INSTRUCTION ▸ Copy out all lines in the data below containing the string "choice".

EXERCISE MATERIAL ▸
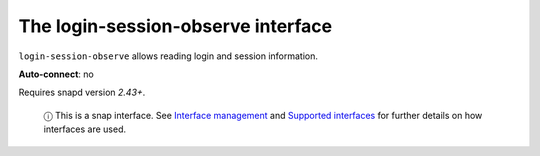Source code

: .. 14580.md

.. \_the-login-session-observe-interface:

The login-session-observe interface
===================================

``login-session-observe`` allows reading login and session information.

**Auto-connect**: no

Requires snapd version *2.43+*.

   ⓘ This is a snap interface. See `Interface management <interface-management.md>`__ and `Supported interfaces <supported-interfaces.md>`__ for further details on how interfaces are used.
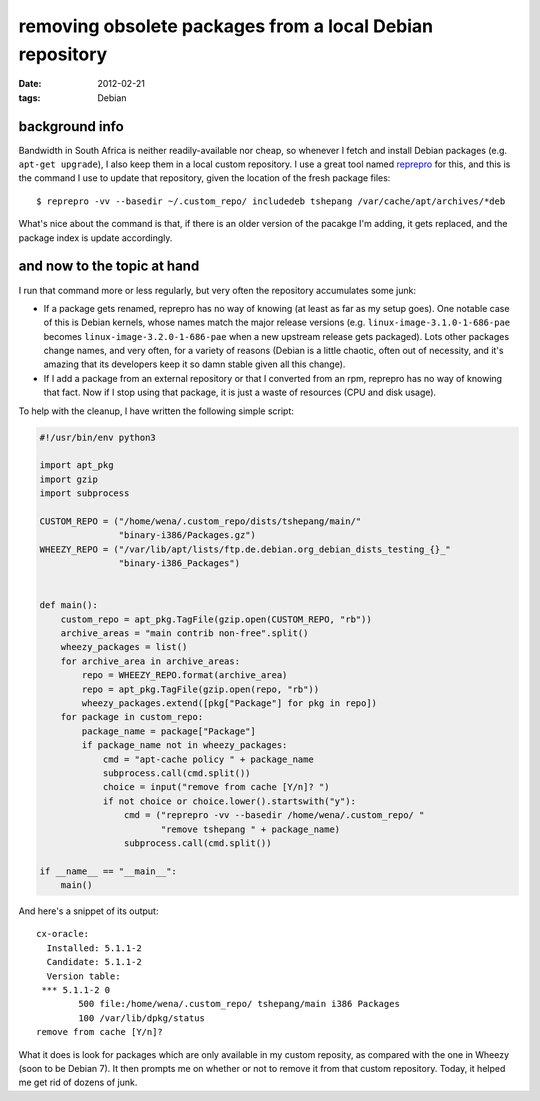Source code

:removing obsolete packages from a local Debian repository
=========================================================

:date: 2012-02-21
:tags: Debian



background info
---------------

Bandwidth in South Africa is neither readily-available nor cheap, so
whenever I fetch and install Debian packages (e.g. ``apt-get upgrade``),
I also keep them in a local custom repository. I use a great tool named
`reprepro`_ for this, and this is the command I use to update that
repository, given the location of the fresh package files::

    $ reprepro -vv --basedir ~/.custom_repo/ includedeb tshepang /var/cache/apt/archives/*deb

What's nice about the command is that, if there is an older version of
the pacakge I'm adding, it gets replaced, and the package index is
update accordingly.

and now to the topic at hand
----------------------------

I run that command more or less regularly, but very often the repository
accumulates some junk:

-  If a package gets renamed, reprepro has no way of knowing (at least
   as far as my setup goes). One notable case of this is Debian kernels,
   whose names match the major release versions (e.g.
   ``linux-image-3.1.0-1-686-pae`` becomes
   ``linux-image-3.2.0-1-686-pae`` when a new upstream release gets
   packaged). Lots other packages change names, and very often, for a
   variety of reasons (Debian is a little chaotic, often out of
   necessity, and it's amazing that its developers keep it so damn
   stable given all this change).
-  If I add a package from an external repository or that I converted
   from an rpm, reprepro has no way of knowing that fact. Now if I stop
   using that package, it is just a waste of resources (CPU and disk
   usage).

To help with the cleanup, I have written the following simple script:

.. code-block:: python

    #!/usr/bin/env python3

    import apt_pkg
    import gzip
    import subprocess

    CUSTOM_REPO = ("/home/wena/.custom_repo/dists/tshepang/main/"
                   "binary-i386/Packages.gz")
    WHEEZY_REPO = ("/var/lib/apt/lists/ftp.de.debian.org_debian_dists_testing_{}_"
                   "binary-i386_Packages")


    def main():
        custom_repo = apt_pkg.TagFile(gzip.open(CUSTOM_REPO, "rb"))
        archive_areas = "main contrib non-free".split()
        wheezy_packages = list()
        for archive_area in archive_areas:
            repo = WHEEZY_REPO.format(archive_area)
            repo = apt_pkg.TagFile(gzip.open(repo, "rb"))
            wheezy_packages.extend([pkg["Package"] for pkg in repo])
        for package in custom_repo:
            package_name = package["Package"]
            if package_name not in wheezy_packages:
                cmd = "apt-cache policy " + package_name
                subprocess.call(cmd.split())
                choice = input("remove from cache [Y/n]? ")
                if not choice or choice.lower().startswith("y"):
                    cmd = ("reprepro -vv --basedir /home/wena/.custom_repo/ "
                           "remove tshepang " + package_name)
                    subprocess.call(cmd.split())

    if __name__ == "__main__":
        main()

And here's a snippet of its output:

::

    cx-oracle:
      Installed: 5.1.1-2
      Candidate: 5.1.1-2
      Version table:
     *** 5.1.1-2 0
            500 file:/home/wena/.custom_repo/ tshepang/main i386 Packages
            100 /var/lib/dpkg/status
    remove from cache [Y/n]?

What it does is look for packages which are only available in my custom
reposity, as compared with the one in Wheezy (soon to be Debian 7). It
then prompts me on whether or not to remove it from that custom
repository. Today, it helped me get rid of dozens of junk.

.. _reprepro: http://mirrorer.alioth.debian.org/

RESPONSE BELOW ▸
                choice = input("remove from cache [Y/n]? ")
                if not choice or choice.lower().startswith("y"):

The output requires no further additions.